"To enter you with fitting state upon the bead-roll of that glorious mystery, that with the mere putting on of a glove, or sniffing of a flower can check the most rebellious blood with a thus far shall thou flow, but no farther!"

"Say, rather to better the assurance that you have of me already from years of fraternal familiar common life, by laying upon me in addition a binding bond ensanctified by centuries of warlock use, and now to be imposed in this very spot where the Master whom thereby we both shall serve is at this hour present, though to us invisible, the Prince of the Power of the Air."

"You are at any rate resolved to link yourself to me with fetters forged in the fire that is not quenched, and by a testament registered in the Chancery of Hell to the effect that any treachery from one of us to the other shall be resented and avenged by that common Master of ours who hears us at this moment from his postern gate, the Bottomless Lake below?"

"I am resolved to that for which I came here."

"Follow, then, with me the observance of that visible sign and token that unites us in one blood and in one flesh. This horn is from that beast whose form our Master loves to take, when from this altar where we stand he greets his liegemen and his liege-women turned backward like his prayers. This horn I charge to the half with my own blood, obtained by the biting of my arm. Now do you likewise bite and fill and then drink (to my health) the moiety of the draught so mixed."

"May you live till the Last Trump!"

"You have pledged me in it as I now pledge you, and there remains but one more ceremony. I am about to throw this emptied receptacle into the waters of the Bottomless Lake. You know already that everything that touches its surface, whether living or dead, is forfeit to that Ancient of Days that crouches in wait below. Do you agree that this will be the fate reserved for that one of us two that shall first contravene this super-sacred oath?"

"His soul be the devil's fee."

The emptied horn shot like an elf-bolt into the pathless waters of the Bottomless Lake. The benighted pair that watched it from the unhallowed shrine above could have sworn that a hand came up and caught it as it fell, but a sudden flash of lightning that snapped in their eyes and a peal of thunder that made the four corners of the earth to quake rendered that fact uncertain. The strangers would then have been only too gladly drenched to the skin that they might have hugged their wagered souls in the belief that this unweather was of Nature, and not of the Evil One. But the Heavens shed no tear. There succeeded to that single flash and single peal only the same deadly calm that had preceded them. Although their business there was over, neither of the two men cared to suggest to the other his secret persuasion that there was no need for further stay. One o'clock whispered from afar its holy amen to their accursed ritual.

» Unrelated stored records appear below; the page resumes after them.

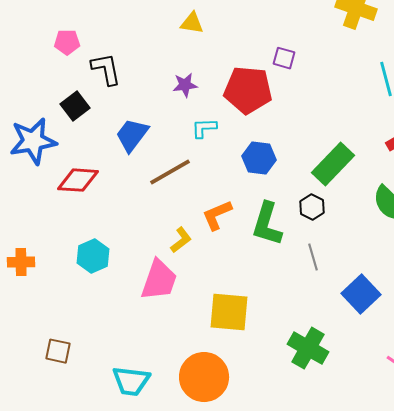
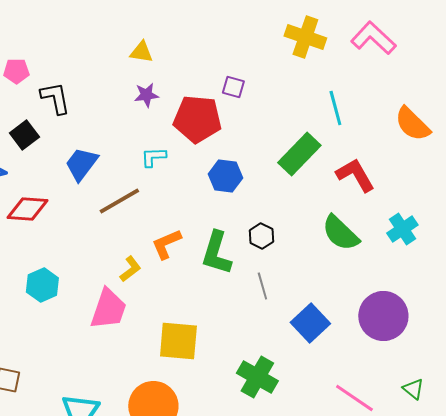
purple star: (185, 85) -> (146, 95), moved
blue hexagon: (259, 158) -> (225, 176), moved
green rectangle: (333, 164) -> (299, 154), moved

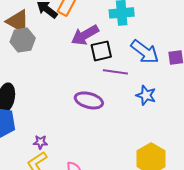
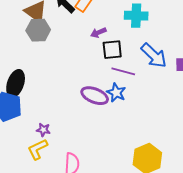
purple arrow: (85, 35) -> (98, 33), size x0.6
blue star: (146, 95) -> (116, 93), moved

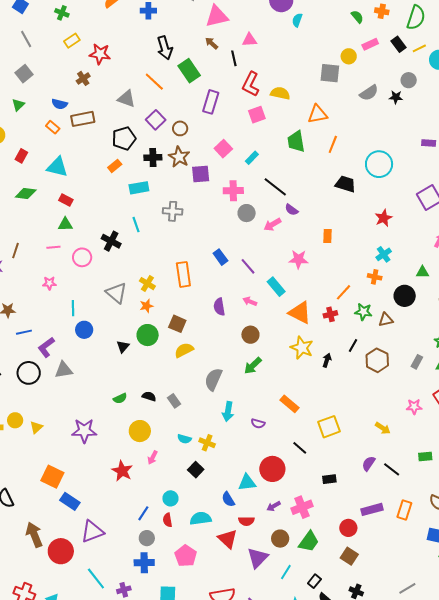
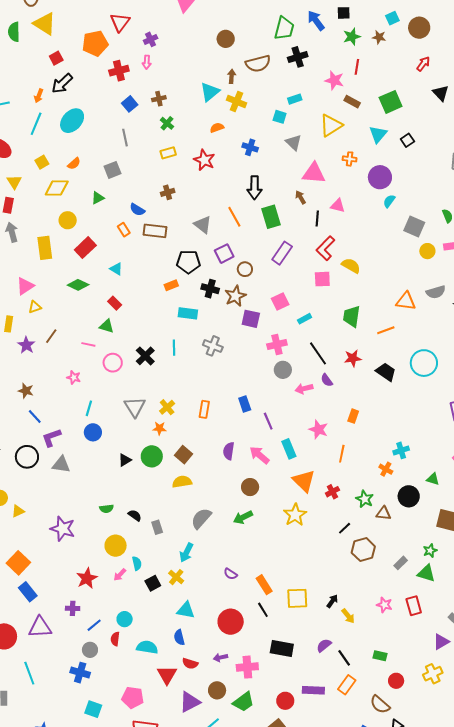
red star: (100, 54) -> (204, 160), moved
gray square: (330, 73) -> (414, 227), moved
orange triangle: (317, 114) -> (406, 301), moved
orange line: (333, 144) -> (386, 330), turned 30
red rectangle: (21, 156) -> (85, 248), size x1.5
cyan triangle: (57, 167) -> (116, 269), size x0.6
pink cross: (233, 191) -> (277, 345), turned -30
red star: (384, 218) -> (353, 358), moved
orange rectangle: (183, 274) -> (204, 409), size x0.7
orange line: (343, 292) -> (342, 454), moved, turned -48
pink arrow: (250, 301) -> (259, 455), size x1.5
red cross: (330, 314) -> (332, 492), turned -32
blue line: (24, 332) -> (35, 417), turned 42
black arrow: (327, 360) -> (332, 601), moved
orange rectangle: (290, 404) -> (264, 585), moved
cyan arrow: (228, 412) -> (186, 552), moved
cyan semicircle: (184, 439) -> (137, 563), moved, turned -136
black square: (196, 470) -> (153, 583), moved
black rectangle: (329, 479) -> (282, 648), size x1.6
cyan triangle: (247, 483) -> (186, 610), moved
orange rectangle: (404, 510) -> (347, 685), moved
pink pentagon: (186, 556) -> (133, 698), moved, turned 30
purple cross: (124, 590) -> (73, 608), moved

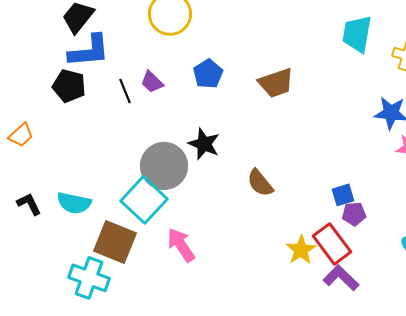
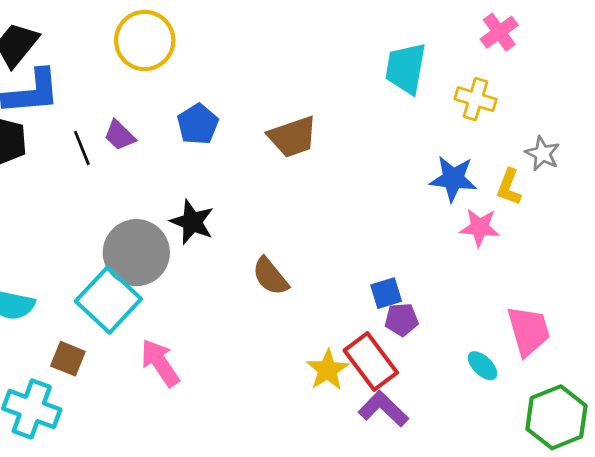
brown square: (115, 242) -> (68, 359), size x0.6

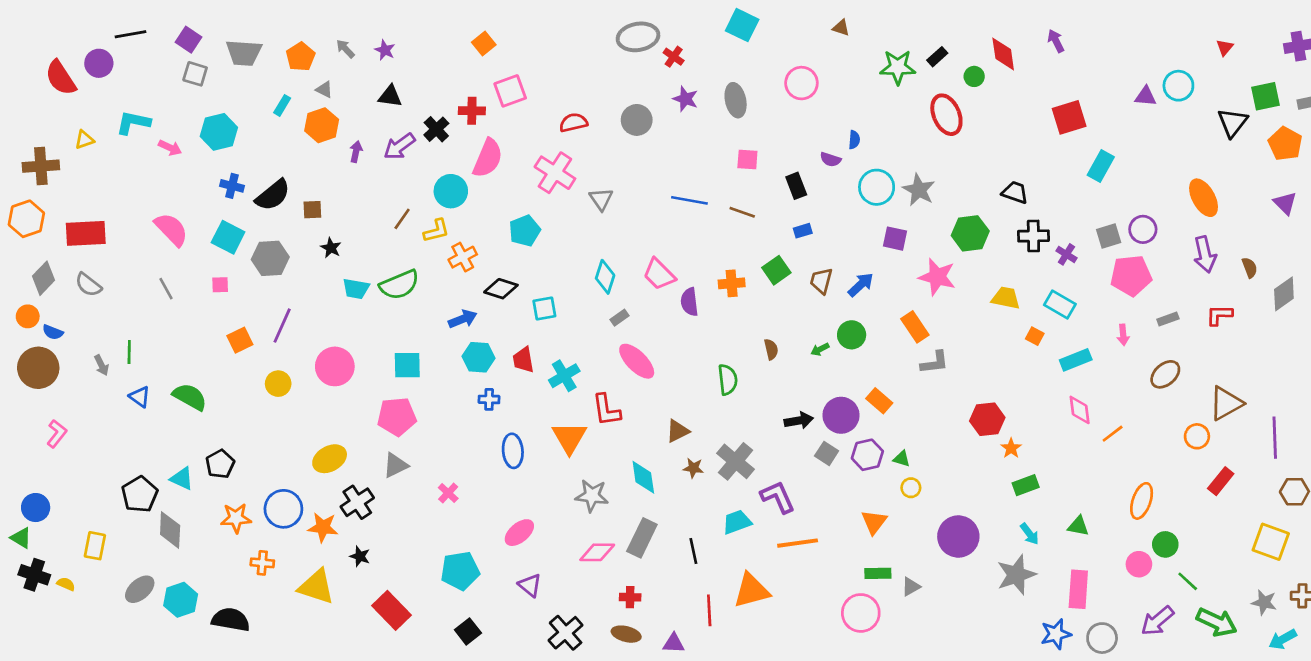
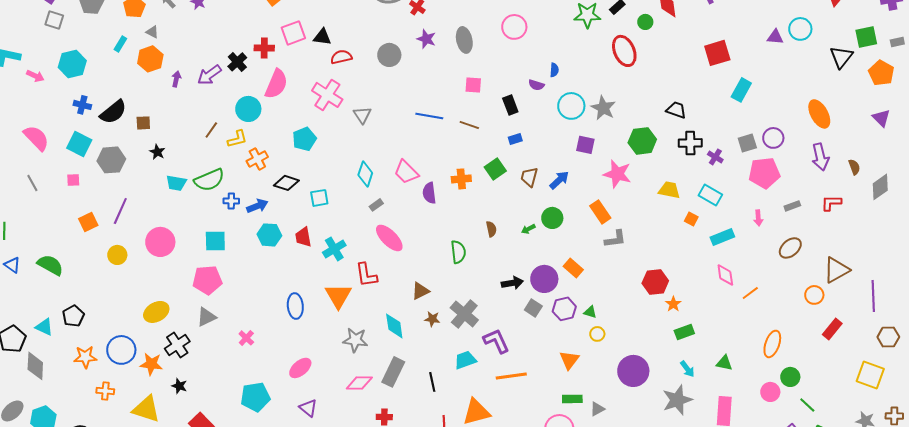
black triangle: (390, 96) -> (322, 37), moved
blue cross: (489, 399) -> (231, 201), moved

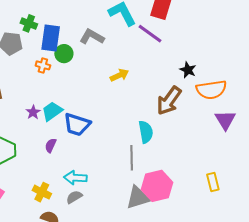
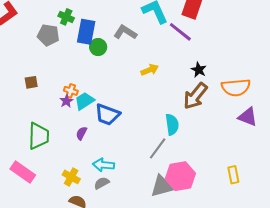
orange cross: (43, 65) -> (71, 91), moved
black star: (188, 70) -> (199, 70), moved
purple triangle: (225, 120) -> (248, 117), turned -40
gray line: (132, 158) -> (158, 148), turned 35

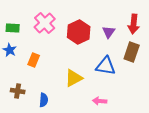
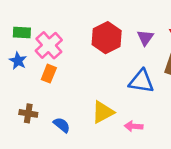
pink cross: (45, 23) -> (49, 45), moved
yellow triangle: (74, 78) -> (103, 112), moved
blue semicircle: (44, 100) -> (62, 125), turned -56

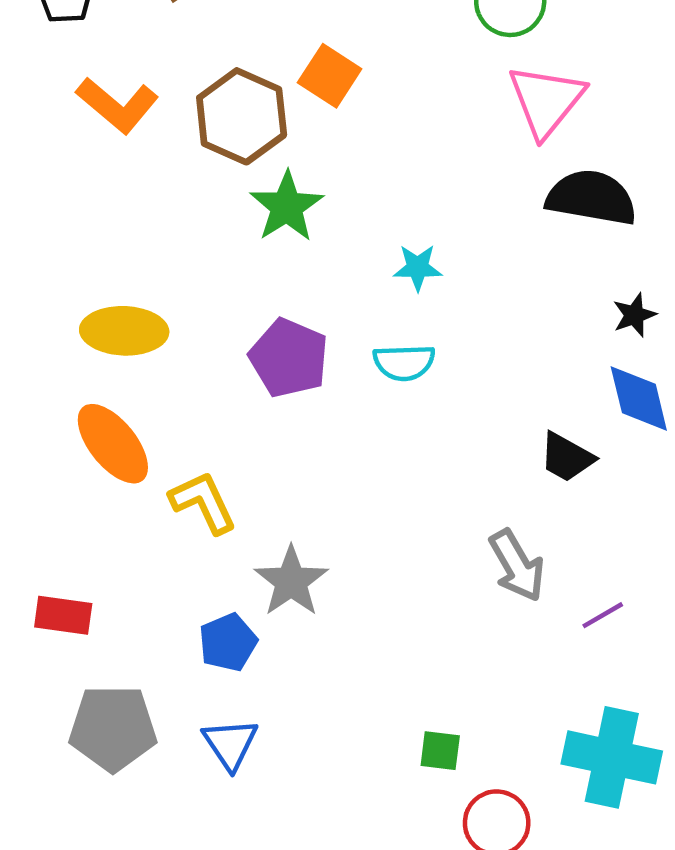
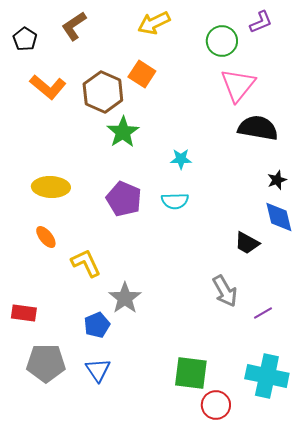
orange ellipse: (113, 444) -> (46, 237), size x0.6
green square: (440, 751) -> (191, 373), size x1.8

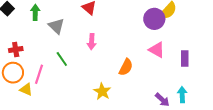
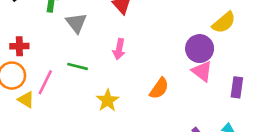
purple circle: (154, 19) -> (200, 49), moved
green line: (62, 59) -> (77, 66), turned -49
yellow star: (102, 92) -> (108, 100), moved

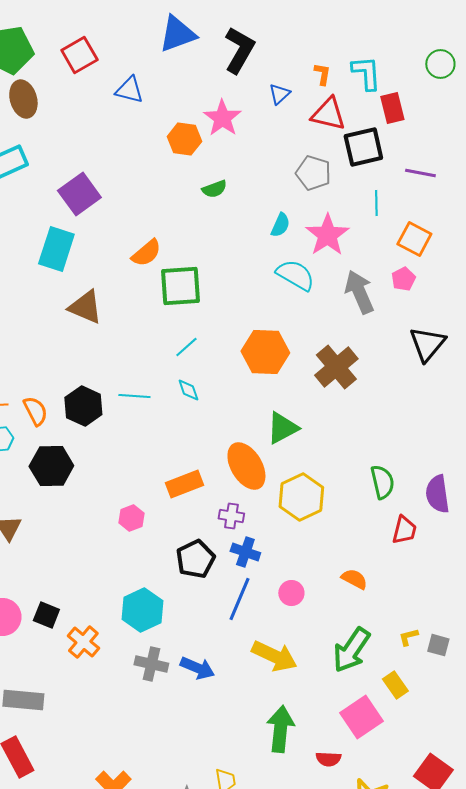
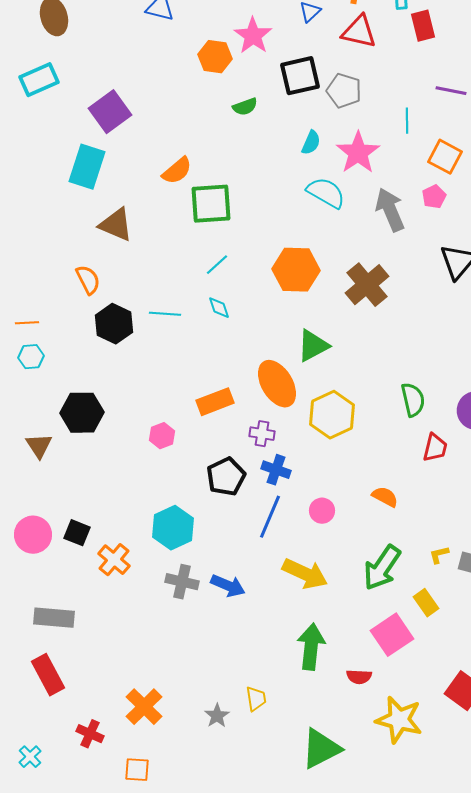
black square: (363, 147) -> (300, 76), moved
orange semicircle: (35, 411) -> (88, 280), moved
black hexagon: (51, 466) -> (82, 413), moved

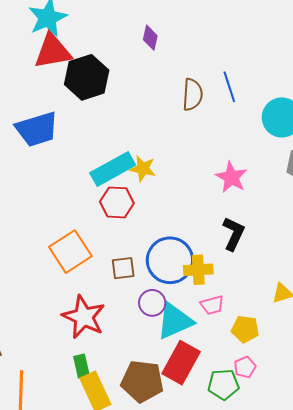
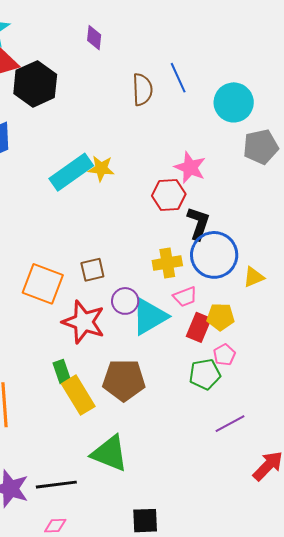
red hexagon: (117, 202) -> (169, 195), moved
orange square: (70, 252) -> (43, 284), moved, turned -30
blue circle: (170, 260) -> (214, 255), moved
red star: (84, 317) -> (84, 322), moved
red rectangle: (181, 363) -> (199, 327), moved, size x0.7

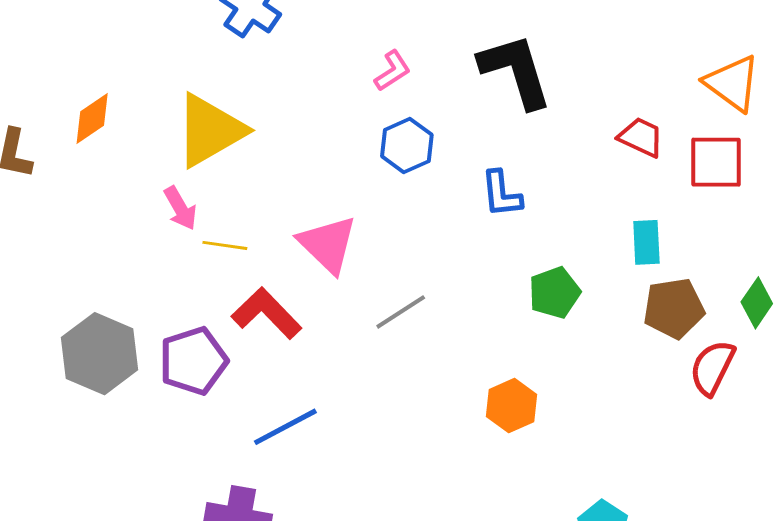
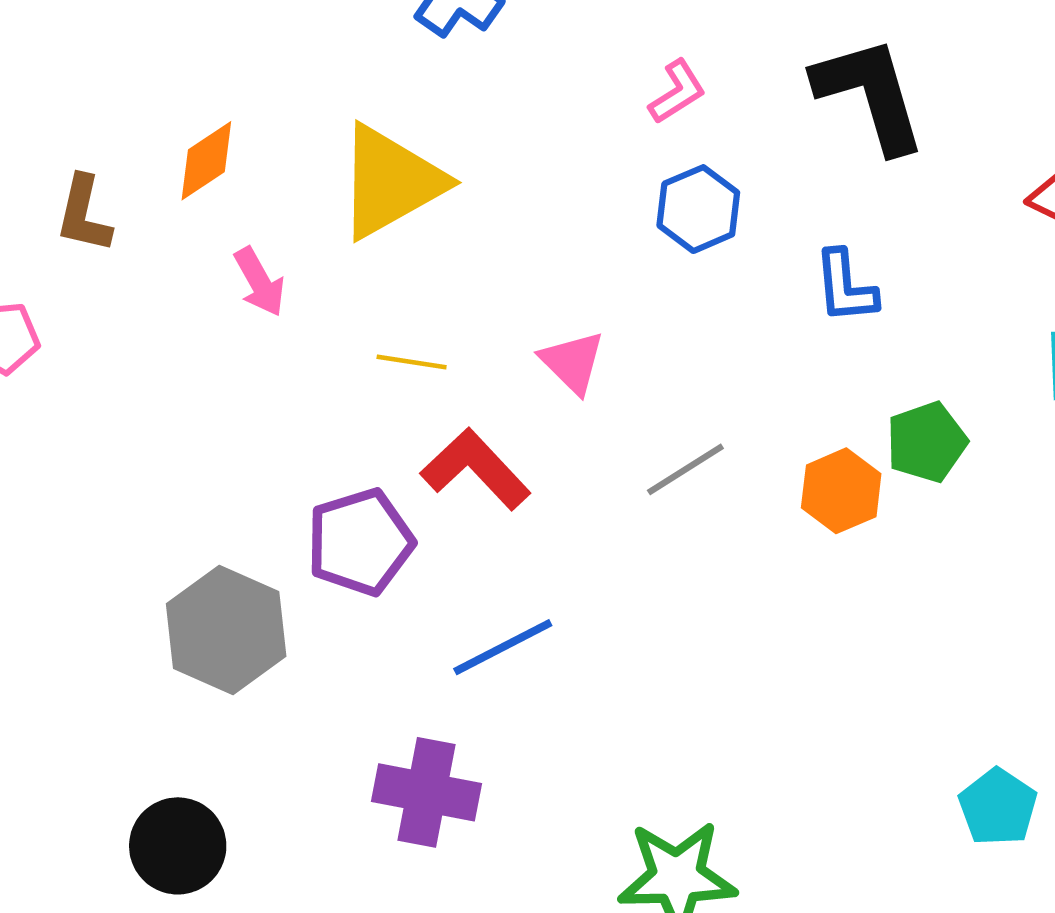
pink arrow: (180, 208) -> (259, 282), moved
pink triangle: (328, 244) -> (573, 362), size x0.7
gray hexagon: (100, 354) -> (226, 630), moved
orange hexagon: (512, 406) -> (841, 491), moved

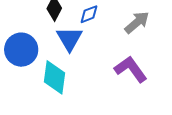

Other hours flitted by, and still they gazed into unplummeted waves enwrapped in gloom as in their cloaks. At last as it were by a simultaneous impulse they turned together, and with a mutual sigh descended in the direction of the dawning city. From what has been said of the superstitious awe with which the Bottomless Lake was regarded, it will be readily understood that they had to traverse a considerable distance of uninhabited country before coming in sight of the main travelled road.

When at last after the painful up and down of many hills, they perceived the highway cutting through a valley at their feet, the habitual reserve engendered by their profession moved them to await atop the passage of a carriage that appeared in sight in the distance going towards the town rather than continue their journey, and be passed by it. As it came nearer both these men who had recently drunk so deeply of forbidden founts, suddenly uttered an exclamation that sounded very like a fear. For they saw at the self-same second that the coach contained a girl of beauty beyond a sultan's dream, and that some dozen or so of foot-pads darted from both sides of the road and seized the heads of her horses. The report of a pistol was obviously connected with the fall of the driver like a log from his box. The young lady was left with no other defender than a large black dog that ran behind the carriage, but as the assailants threw the doors open and hustled her out it became apparent that he was chained to the vehicle, and in an instant they were beyond his reach. But at this critical juncture Tosca descended almost, as it seemed, to the startled abductors with one leap from the heights above, and with a howl like a wild beast.